:: 本文 ::

3. 受け取り時の税金シミュレーション

節税効果の観点から見ると、一括受け取りと年金受け取りではどちらがお得なのでしょうか。具体的な計算をしてみましょう。

3.1 モデルケースの設定

  • 契約者:Aさん(60歳)
  • 保険料払込期間:30年間(30歳から60歳)
  • 保険料月額:3万円
  • 保険料総額:1080万円(3万円×12ヶ月×30年間)
  • 受け取り開始年齢:65歳
  • 一括受け取り額:1182万円
  • 年金受け取り:10年間で毎年119万円

※上記は年金の受取率を110.2%、一括の受取率を109.4%と仮定した場合であり、年金および一括の受取額は一例となります。取扱概要は取扱保険会社によって異なります。

※上記の受取率は小数点以下第2位を四捨五入しています。

3.2 一括受け取りの場合

一括受け取りの場合は「一時所得」として扱われ、「受け取り額▲ 払込保険料 ▲特別控除50万円」が課税対象額です。この課税対象額に対して2分の1が課税所得となり、その他の所得金額と合算されて所得税と住民税がかかります。

特別控除50万円は、1つの受け取りごとにあるわけではなく年間の一時所得の金額の合計額を対象とした控除なので、他に一時所得がある場合は合計額から50万円が控除されますが、今回はモデルケースの受け取りのみで検討します。

  • 計算式:(一括受け取り額 1182万円▲保険料総額 1080万円▲特別控除 50万円)×1/2=26万円

3.3 年金受け取りの場合

年金形式で受け取る場合は、毎年の受取額が「雑所得」として扱われ、年間所得と合算して所得税と住民税がかかります。

  • 計算式:(毎年の年金受け取り額 119万円▲必要経費 108万円)=11万円

3.4 税金の計算

所得税は累進課税のため、所得金額の合計が高くなるほど税率が上がり、税金も高額となります。現在の所得税率は、下記の図の通り所得金額に応じて5%から45%の7段階に分類されています。

課税される所得金額

課税される所得金額

出所:国税庁「No.2260 所得税の税率」

一方で、住民税額は課税所得に対して全国ほぼ一律で10%が課税されます。

今回は、他の課税所得と合算したときに税率5%の区分内であると仮定して、受け取る個人年金の所得税・住民税を比較していきます。

※基礎控除などの控除額は考慮していません。

<一時受け取り>

  • 所得税:26万円×5%=1万3000円
  • 住民税:26万円×10%=2万6000円
  • 合計税額:3万9000円

<年金形式>

  • 所得税:11万円×5%=5500円
  • 住民税:11万円×10%=1万1000円 計1万6500円×10年間
  • 合計税額:16万5000円

今回の結果だけを見ると、受け取り期間を合計した場合は年金形式での税負担が大きくなり、一括受け取りの方が節税効果が高いことがわかります。

ただし、老齢厚生年金の受け取りがなかったり、公的年金の繰下げをしたりして他の所得金額が少ない場合、所得の合計が一定ラインを下回れば所得税・住民税ともに非課税となります。

その場合は年金形式の受け取りを毎年していても受け取り期間中に税金が掛からないこともあります。一方で、公的年金だけであれば非課税ラインであっても、年金方式で受け取ってしまうことでラインを超えて所得全体に住民税が掛かる場合もあり、それにより各種機関で実施されている住民税非課税世帯への優遇措置などが受けられなくなるなどの可能性もあります。

:: 課題 ::
個人年金の受け取り時の税金を扱った本文から、「節税効果の観点から見ると、一」で始まり「保険会社によって異なります。」で終わる部分(「保険会社によって異なります。」も含む)を、一字も変えずに書き写してください。 ここから先の行は、本文とは別の資料である。

:: 利用できるデータ ::
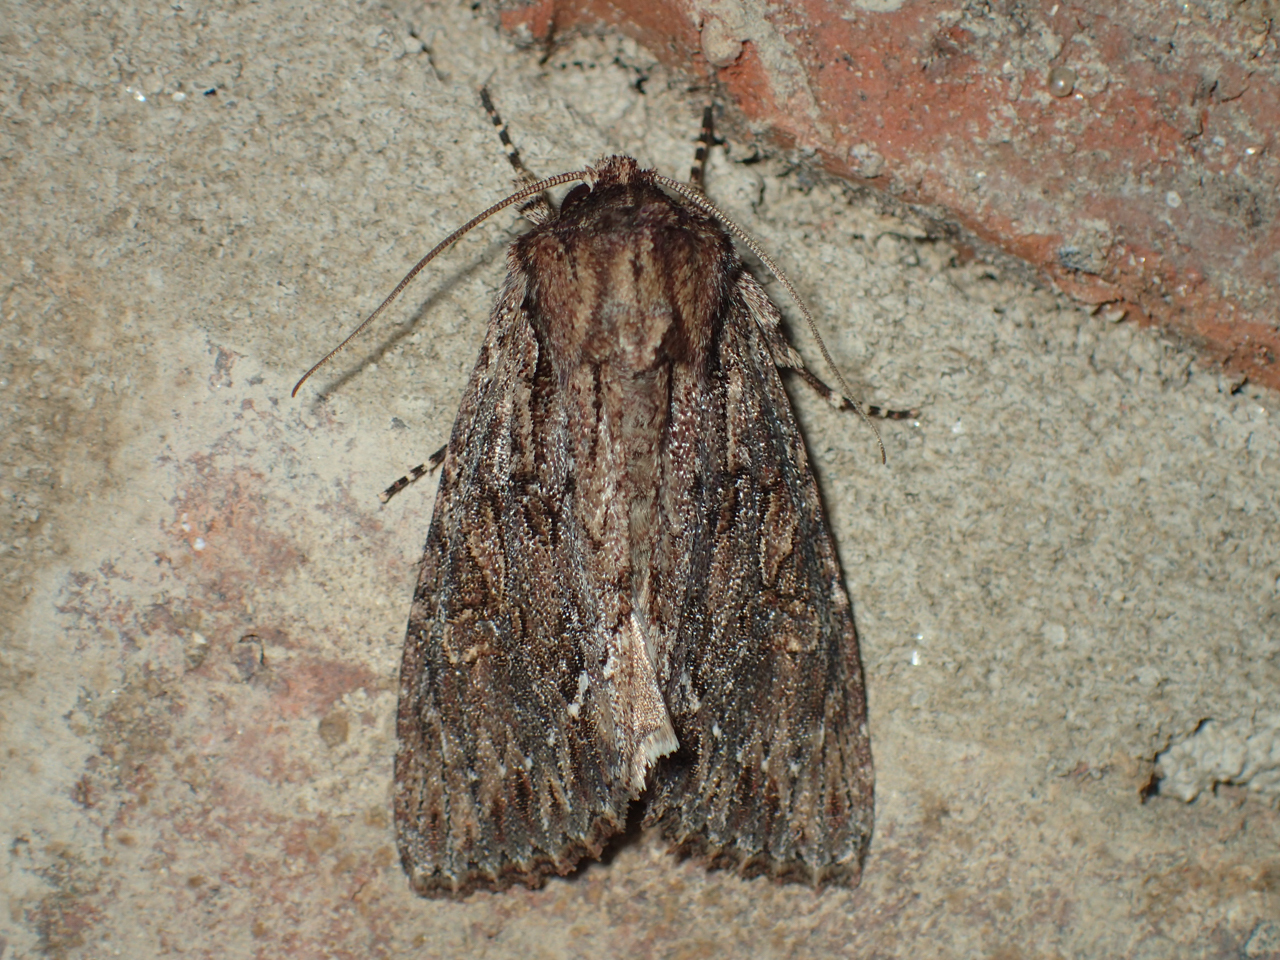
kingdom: Animalia
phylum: Arthropoda
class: Insecta
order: Lepidoptera
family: Noctuidae
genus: Achatia
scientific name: Achatia confusa
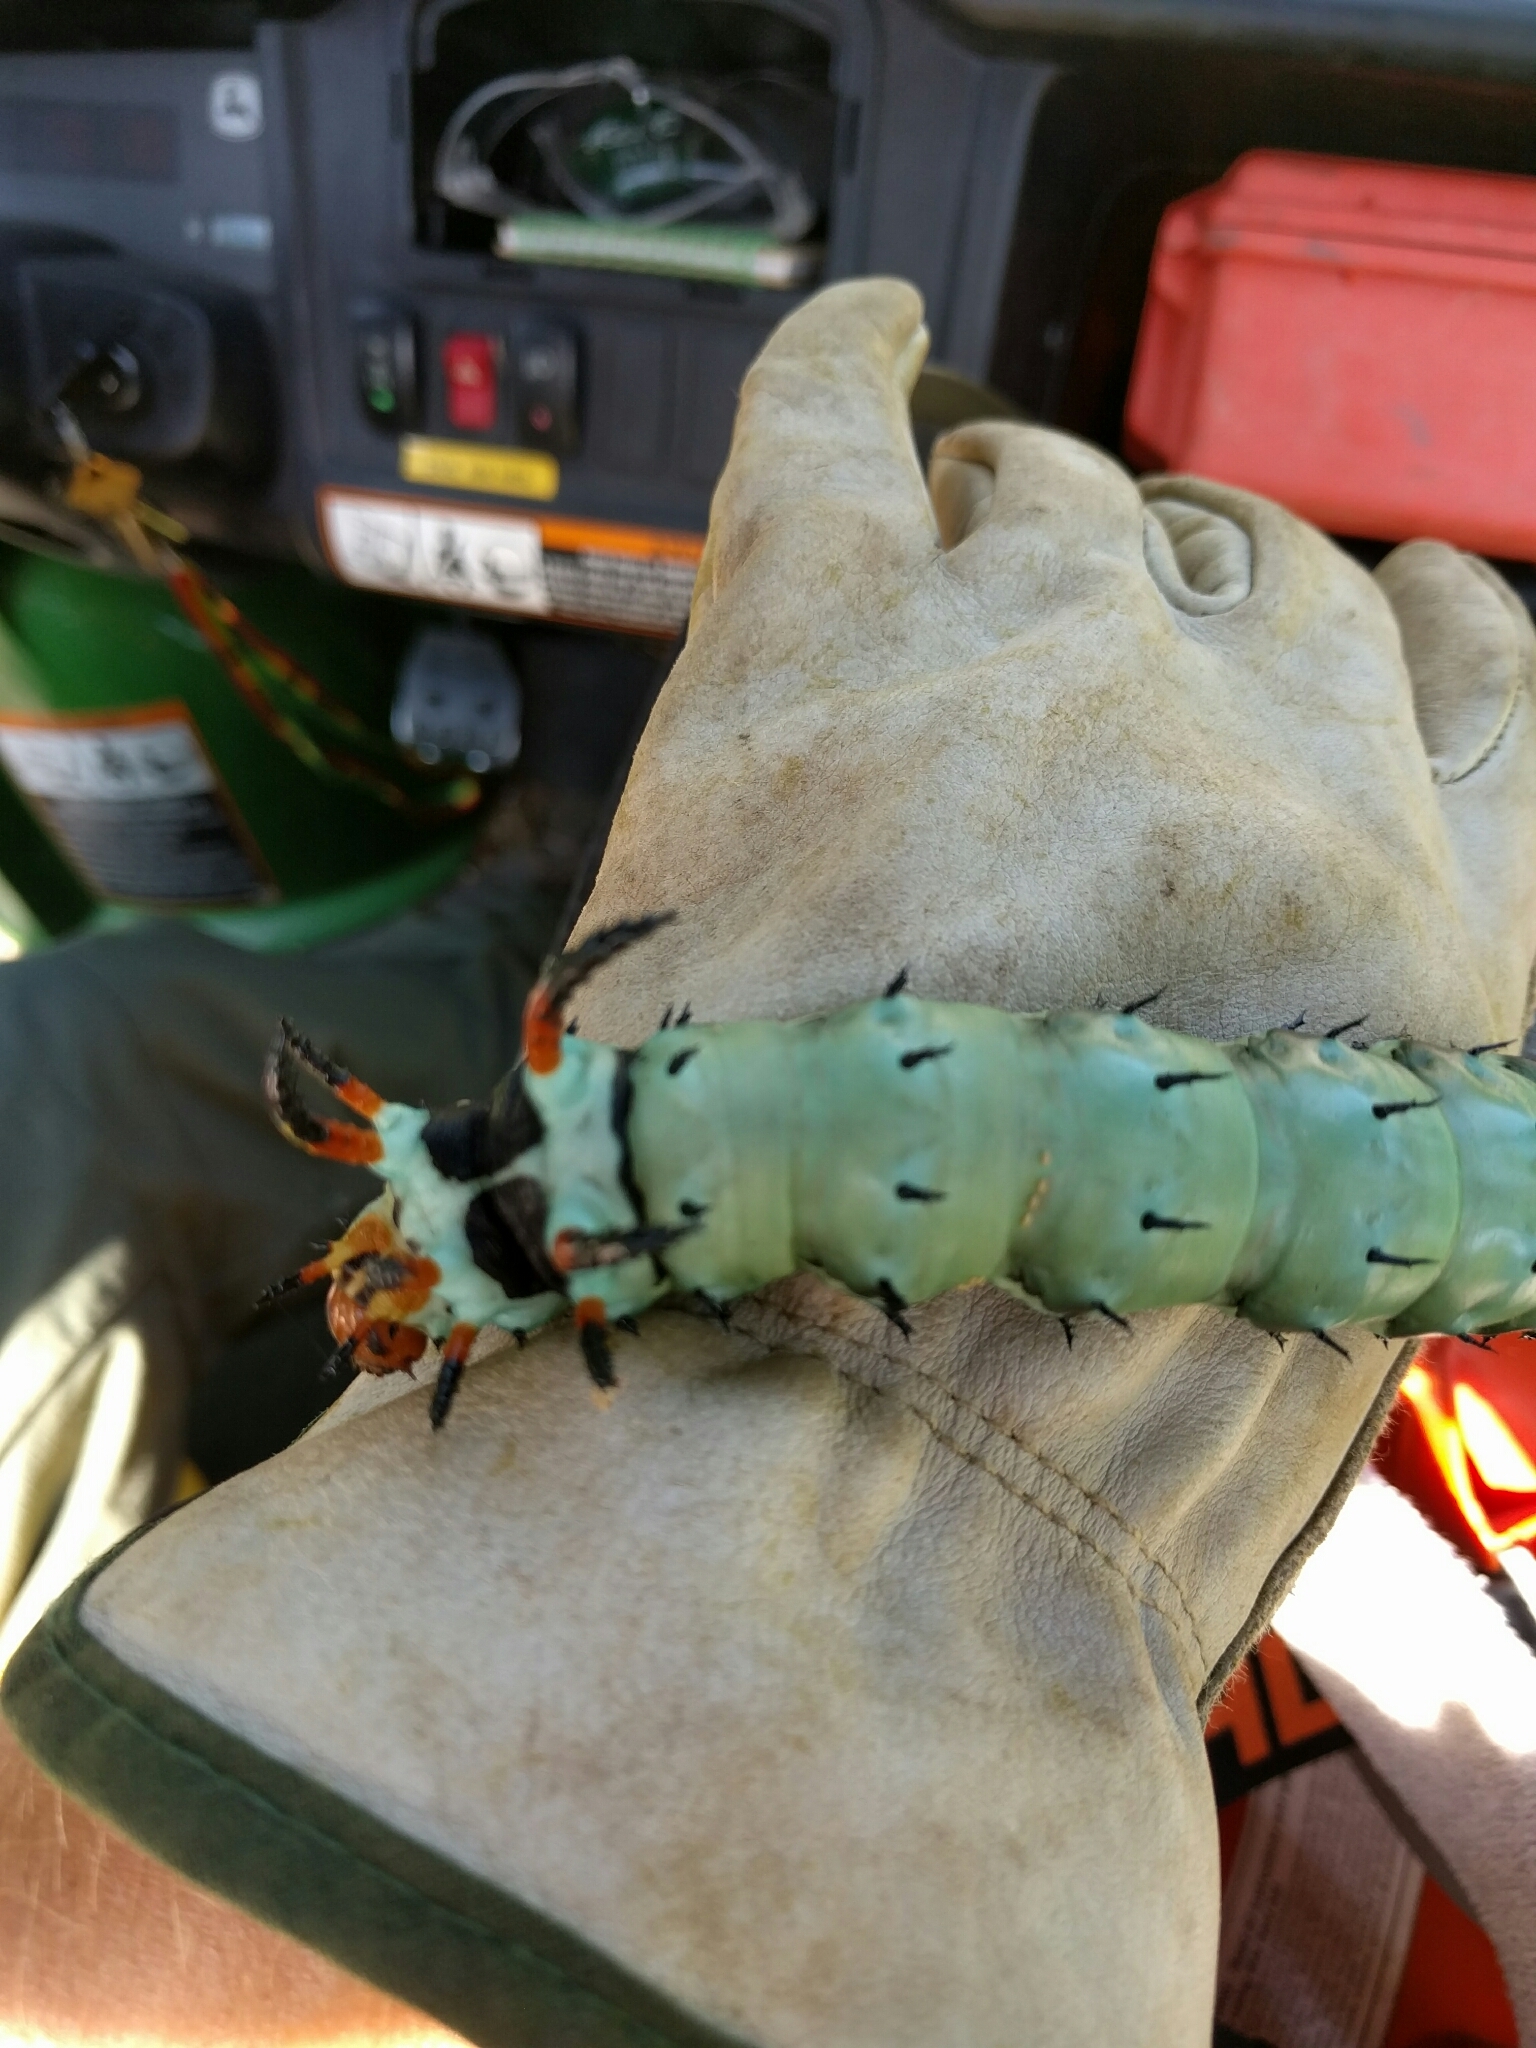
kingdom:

:: 解答 ::
節税効果の観点から見ると、一括受け取りと年金受け取りではどちらがお得なのでしょうか。具体的な計算をしてみましょう。

3.1 モデルケースの設定

  • 契約者:Aさん(60歳)
  • 保険料払込期間:30年間(30歳から60歳)
  • 保険料月額:3万円
  • 保険料総額:1080万円(3万円×12ヶ月×30年間)
  • 受け取り開始年齢:65歳
  • 一括受け取り額:1182万円
  • 年金受け取り:10年間で毎年119万円

※上記は年金の受取率を110.2%、一括の受取率を109.4%と仮定した場合であり、年金および一括の受取額は一例となります。取扱概要は取扱保険会社によって異なります。